ASSIGNED TASK:
Could you repeat, word for word, every line from the one containing "left knee: (83, 219)" through the final line of the records below, and nothing else?

RECORDS PROVIDED:
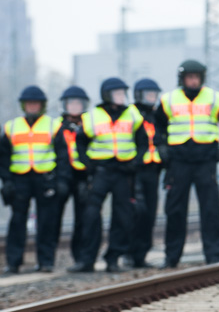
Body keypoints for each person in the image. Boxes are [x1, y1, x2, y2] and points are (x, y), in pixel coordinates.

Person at [154, 60, 219, 268]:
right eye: (189, 77)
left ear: (202, 78)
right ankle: (171, 257)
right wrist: (161, 147)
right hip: (178, 162)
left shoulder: (214, 98)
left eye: (196, 77)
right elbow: (157, 126)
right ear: (181, 79)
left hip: (205, 161)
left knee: (210, 209)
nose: (193, 81)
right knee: (174, 210)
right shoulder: (168, 100)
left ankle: (214, 255)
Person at [67, 78, 147, 273]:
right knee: (91, 215)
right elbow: (80, 142)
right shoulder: (92, 116)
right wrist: (88, 165)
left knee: (123, 216)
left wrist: (135, 163)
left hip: (123, 172)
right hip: (100, 172)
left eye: (123, 93)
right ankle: (87, 260)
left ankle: (113, 258)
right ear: (106, 95)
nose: (121, 96)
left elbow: (143, 142)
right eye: (117, 93)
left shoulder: (133, 115)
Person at [0, 86, 69, 274]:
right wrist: (6, 181)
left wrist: (61, 180)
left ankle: (46, 262)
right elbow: (3, 157)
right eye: (29, 103)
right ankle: (13, 263)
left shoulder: (53, 126)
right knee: (17, 222)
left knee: (47, 222)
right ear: (24, 105)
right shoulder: (11, 127)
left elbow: (63, 156)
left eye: (36, 103)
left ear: (42, 105)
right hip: (19, 179)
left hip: (45, 178)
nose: (32, 106)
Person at [53, 86, 93, 264]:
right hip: (61, 176)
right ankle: (47, 259)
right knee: (53, 218)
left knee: (83, 219)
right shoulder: (55, 127)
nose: (75, 107)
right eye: (71, 103)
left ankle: (80, 257)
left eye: (78, 103)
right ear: (65, 105)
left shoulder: (89, 126)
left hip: (83, 177)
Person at [127, 78, 163, 268]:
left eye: (154, 94)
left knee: (150, 213)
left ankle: (142, 254)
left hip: (153, 170)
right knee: (136, 212)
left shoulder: (157, 116)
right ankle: (129, 252)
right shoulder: (130, 114)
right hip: (135, 171)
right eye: (148, 94)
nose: (152, 98)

REPLY TO THE TASK:
left knee: (83, 219)
right shoulder: (55, 127)
nose: (75, 107)
right eye: (71, 103)
left ankle: (80, 257)
left eye: (78, 103)
right ear: (65, 105)
left shoulder: (89, 126)
left hip: (83, 177)
Person at [127, 78, 163, 268]:
left eye: (154, 94)
left knee: (150, 213)
left ankle: (142, 254)
left hip: (153, 170)
right knee: (136, 212)
left shoulder: (157, 116)
right ankle: (129, 252)
right shoulder: (130, 114)
right hip: (135, 171)
right eye: (148, 94)
nose: (152, 98)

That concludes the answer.